Password Validate Function

[phpretard]

I got this up to:

 

min 8

max 20

must be numbers and letter

 

I need at least one Uppercase letter and can't figure it out...

 

 

function validate_password($password, $min_char = 8, $max_char = 20)
{
$password = trim($password); 

$eregi = eregi_replace('([a-zA-Z0-9_]{'.$min_char.','.$max_char.'})', '', $password);

if(empty($eregi))
{
return true;
}
else
{
return false;
}
}

 

 

Thank you for your help!

[rhodesa]

comments in code

<?php
function validate_password($password, $min_char = 8, $max_char = 20)
{
  //$password = trim($password); Don't trim the password...if there is a space at the beginning/end, it should fail
  $regex = sprintf('/^\w{%d,%d}$/',$min_char,$max_char);
  if(!preg_match($regex,$password))
    return false; //There is an invalid character or it's the wrong length
  if(!preg_match('/[A-Z]/',$password))
    return false;
  return true;
}
print validate_password('bad') ? 'Good' : 'Bad';
print '<br />';
print validate_password('GoodPass') ? 'Good' : 'Bad';
print '<br />';
print validate_password('ThisIsTooLongOfAPassword') ? 'Good' : 'Bad';
print '<br />';
print validate_password('Invalid Char') ? 'Good' : 'Bad';
?>

 

so this will handle the "at least one Uppercase letter"...but do you want at least one number too?

[nrg_alpha]

My version would be along the lines of:

 

$numberCheck = false;
$alphaCheck = false;
$password = 'iuhje8Us'; // play around with this value

if(preg_match('#^[a-z0-9]{8,20}$#i', $password)){
    $strlength = strlen($password);
    for ($a = 0 ; $a < $strlength ; $a++) {
        if(ctype_upper($password[$a])){
            $alphaCheck = true;
        } else if (ctype_digit($password[$a])){
            $numberCheck = true;
        }
    }
}

if($numberCheck and $alphaCheck){
    echo 'Valid password!'; // all's good!
} else {
    echo 'Invalid password!'; // Uh-oh... invalid password
}

 

The idea is that the password must first satisfy the basic regex pattern of #^[a-z0-9]{8,20}$#i.

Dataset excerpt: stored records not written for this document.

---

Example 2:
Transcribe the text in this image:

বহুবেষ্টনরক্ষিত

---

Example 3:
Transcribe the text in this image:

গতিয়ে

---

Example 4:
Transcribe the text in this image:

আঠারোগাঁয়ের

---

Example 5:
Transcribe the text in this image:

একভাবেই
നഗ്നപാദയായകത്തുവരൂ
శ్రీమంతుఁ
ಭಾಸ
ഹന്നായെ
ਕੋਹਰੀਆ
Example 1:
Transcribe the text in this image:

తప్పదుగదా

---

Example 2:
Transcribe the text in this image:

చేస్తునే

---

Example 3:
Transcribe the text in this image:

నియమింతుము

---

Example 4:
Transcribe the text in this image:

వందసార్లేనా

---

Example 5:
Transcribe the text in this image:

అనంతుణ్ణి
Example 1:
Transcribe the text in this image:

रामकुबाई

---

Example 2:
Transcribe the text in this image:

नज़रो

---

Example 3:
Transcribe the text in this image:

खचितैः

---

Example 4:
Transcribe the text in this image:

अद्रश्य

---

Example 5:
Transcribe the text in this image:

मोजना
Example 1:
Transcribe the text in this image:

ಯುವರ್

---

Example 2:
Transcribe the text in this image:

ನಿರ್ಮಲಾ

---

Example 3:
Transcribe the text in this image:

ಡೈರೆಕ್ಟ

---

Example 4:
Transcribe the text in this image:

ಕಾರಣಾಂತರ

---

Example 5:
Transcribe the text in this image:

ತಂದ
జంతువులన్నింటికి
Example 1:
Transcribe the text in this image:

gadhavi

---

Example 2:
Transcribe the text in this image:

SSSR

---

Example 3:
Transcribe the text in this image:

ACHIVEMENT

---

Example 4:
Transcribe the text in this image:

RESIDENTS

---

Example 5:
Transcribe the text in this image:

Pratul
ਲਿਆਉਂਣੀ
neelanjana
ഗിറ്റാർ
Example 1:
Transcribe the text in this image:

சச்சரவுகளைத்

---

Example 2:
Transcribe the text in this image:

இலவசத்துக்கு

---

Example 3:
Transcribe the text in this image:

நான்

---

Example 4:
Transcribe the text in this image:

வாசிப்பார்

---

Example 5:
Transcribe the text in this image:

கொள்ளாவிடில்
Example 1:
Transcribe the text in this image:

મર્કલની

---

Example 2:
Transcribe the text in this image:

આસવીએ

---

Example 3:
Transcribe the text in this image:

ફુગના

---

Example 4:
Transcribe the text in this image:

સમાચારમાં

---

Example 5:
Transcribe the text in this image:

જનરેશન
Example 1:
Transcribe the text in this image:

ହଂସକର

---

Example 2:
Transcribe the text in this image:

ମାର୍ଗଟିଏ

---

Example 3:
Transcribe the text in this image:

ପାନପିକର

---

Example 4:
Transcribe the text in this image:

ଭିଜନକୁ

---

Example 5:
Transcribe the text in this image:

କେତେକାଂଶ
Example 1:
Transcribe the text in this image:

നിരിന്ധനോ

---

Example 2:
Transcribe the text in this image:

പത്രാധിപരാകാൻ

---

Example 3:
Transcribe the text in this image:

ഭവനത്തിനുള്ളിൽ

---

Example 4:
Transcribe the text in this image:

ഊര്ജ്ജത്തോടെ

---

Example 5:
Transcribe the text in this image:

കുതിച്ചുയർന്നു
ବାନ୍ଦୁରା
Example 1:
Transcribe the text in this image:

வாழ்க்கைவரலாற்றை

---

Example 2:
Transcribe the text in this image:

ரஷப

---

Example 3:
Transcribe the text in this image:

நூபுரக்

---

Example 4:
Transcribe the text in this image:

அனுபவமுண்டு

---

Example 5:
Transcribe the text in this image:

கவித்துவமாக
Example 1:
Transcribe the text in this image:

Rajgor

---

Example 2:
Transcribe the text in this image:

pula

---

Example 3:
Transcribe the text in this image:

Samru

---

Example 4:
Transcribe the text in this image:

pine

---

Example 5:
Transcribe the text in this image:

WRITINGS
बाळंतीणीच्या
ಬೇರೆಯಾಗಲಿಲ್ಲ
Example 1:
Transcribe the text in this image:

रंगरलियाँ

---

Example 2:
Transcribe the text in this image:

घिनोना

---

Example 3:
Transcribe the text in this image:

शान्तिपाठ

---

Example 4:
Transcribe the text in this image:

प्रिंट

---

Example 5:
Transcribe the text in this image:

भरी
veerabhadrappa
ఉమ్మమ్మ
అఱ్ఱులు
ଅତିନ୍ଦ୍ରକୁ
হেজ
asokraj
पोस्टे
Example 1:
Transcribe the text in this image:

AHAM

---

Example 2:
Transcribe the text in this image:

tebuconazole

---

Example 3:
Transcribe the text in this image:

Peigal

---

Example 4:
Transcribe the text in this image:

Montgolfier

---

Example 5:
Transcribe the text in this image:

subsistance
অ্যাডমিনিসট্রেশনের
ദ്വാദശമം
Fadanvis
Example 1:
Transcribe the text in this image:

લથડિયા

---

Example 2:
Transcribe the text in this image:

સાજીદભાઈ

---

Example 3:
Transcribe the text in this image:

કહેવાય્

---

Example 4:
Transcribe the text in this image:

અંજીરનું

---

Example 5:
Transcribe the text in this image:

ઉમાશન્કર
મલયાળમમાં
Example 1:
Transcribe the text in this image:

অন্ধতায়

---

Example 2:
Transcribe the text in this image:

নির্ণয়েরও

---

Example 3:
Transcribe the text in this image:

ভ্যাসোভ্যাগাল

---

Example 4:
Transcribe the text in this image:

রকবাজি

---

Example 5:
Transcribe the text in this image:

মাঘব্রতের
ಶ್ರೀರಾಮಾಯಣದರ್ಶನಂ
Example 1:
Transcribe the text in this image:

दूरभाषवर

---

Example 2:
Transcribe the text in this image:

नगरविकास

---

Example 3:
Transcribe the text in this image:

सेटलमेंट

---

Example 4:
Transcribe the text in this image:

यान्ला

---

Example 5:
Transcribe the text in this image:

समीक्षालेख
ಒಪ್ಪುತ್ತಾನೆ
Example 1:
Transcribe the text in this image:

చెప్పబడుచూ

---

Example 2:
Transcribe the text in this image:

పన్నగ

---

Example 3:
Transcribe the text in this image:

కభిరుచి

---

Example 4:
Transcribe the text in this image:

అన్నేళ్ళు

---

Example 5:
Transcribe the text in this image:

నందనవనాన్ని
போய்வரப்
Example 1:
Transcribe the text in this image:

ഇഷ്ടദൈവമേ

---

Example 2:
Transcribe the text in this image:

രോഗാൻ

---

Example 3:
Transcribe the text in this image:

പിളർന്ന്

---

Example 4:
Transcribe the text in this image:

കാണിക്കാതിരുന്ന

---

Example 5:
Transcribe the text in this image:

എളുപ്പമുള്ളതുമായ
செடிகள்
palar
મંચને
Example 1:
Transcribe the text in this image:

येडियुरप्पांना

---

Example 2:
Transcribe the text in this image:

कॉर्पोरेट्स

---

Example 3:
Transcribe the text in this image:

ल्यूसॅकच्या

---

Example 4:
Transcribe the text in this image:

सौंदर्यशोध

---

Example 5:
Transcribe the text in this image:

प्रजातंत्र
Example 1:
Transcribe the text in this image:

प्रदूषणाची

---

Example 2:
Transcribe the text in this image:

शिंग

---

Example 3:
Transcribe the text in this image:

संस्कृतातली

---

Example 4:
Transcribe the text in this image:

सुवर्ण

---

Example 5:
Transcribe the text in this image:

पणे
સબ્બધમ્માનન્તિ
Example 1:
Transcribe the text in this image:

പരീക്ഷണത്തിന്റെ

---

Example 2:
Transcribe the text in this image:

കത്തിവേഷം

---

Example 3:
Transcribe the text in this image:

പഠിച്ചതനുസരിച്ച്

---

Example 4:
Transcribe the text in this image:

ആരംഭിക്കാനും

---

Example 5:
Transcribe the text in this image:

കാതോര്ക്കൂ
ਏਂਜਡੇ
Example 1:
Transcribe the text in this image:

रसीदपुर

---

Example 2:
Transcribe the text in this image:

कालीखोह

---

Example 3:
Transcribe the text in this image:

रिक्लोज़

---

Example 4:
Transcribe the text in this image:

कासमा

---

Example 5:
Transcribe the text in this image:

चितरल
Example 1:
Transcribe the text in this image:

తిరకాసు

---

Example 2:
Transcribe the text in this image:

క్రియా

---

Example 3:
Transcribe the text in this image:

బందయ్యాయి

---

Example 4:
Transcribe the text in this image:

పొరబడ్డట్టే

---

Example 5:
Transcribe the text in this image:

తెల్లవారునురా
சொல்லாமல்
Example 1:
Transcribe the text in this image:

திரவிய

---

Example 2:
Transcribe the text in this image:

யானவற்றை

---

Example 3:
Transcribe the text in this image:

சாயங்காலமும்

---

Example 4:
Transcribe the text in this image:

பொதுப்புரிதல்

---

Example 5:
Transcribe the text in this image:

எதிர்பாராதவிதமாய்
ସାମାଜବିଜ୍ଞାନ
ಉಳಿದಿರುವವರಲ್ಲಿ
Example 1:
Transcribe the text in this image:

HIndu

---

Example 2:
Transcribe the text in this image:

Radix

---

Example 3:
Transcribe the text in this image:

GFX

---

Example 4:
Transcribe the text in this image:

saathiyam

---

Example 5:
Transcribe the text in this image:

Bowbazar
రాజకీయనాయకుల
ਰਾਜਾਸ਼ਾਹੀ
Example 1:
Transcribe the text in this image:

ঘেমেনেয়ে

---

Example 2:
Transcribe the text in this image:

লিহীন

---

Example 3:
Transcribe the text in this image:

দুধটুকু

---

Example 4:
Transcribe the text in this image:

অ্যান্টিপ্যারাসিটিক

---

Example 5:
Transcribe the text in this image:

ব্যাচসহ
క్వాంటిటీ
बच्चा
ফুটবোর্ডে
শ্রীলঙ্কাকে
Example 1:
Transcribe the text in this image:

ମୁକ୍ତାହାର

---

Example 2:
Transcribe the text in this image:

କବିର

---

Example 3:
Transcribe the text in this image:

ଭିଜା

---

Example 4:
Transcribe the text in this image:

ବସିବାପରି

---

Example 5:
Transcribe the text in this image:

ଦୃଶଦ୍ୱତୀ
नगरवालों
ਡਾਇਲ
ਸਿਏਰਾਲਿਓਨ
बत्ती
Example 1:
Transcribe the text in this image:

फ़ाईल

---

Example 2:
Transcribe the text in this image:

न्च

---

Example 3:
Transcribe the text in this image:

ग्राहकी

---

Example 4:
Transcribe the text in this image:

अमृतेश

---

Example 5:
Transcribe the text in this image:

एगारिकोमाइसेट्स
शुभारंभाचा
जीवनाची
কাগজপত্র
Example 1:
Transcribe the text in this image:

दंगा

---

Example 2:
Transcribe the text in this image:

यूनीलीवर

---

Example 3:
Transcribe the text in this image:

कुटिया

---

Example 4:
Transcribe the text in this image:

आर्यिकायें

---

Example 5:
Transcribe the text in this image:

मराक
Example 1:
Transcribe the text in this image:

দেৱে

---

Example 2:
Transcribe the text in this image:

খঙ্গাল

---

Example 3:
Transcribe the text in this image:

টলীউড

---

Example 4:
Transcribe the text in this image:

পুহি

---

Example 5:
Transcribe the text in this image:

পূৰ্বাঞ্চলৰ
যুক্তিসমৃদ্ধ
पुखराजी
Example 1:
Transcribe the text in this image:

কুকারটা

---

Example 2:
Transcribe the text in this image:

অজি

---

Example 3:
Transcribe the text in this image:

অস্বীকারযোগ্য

If it does, simply go through each element of $password and check if each entry is either an uppercase character (via ctype_upper) or a number (via ctype_digit). Their respective flags ($numberCheck and $alphaCheck) are flagged as each condition is met.

 

Finally, check to see if both flags are true.. if so, it's valid.. otherwise, it's invalid.

 

EDIT - Addition note to OP... it is not advised to use ereg, as POSIX (ereg) will no longer be included within the core of PHP as of version 6. Future proof your code now by learning PCRE (preg). You can read up on PCRE here as well as reading the resources page.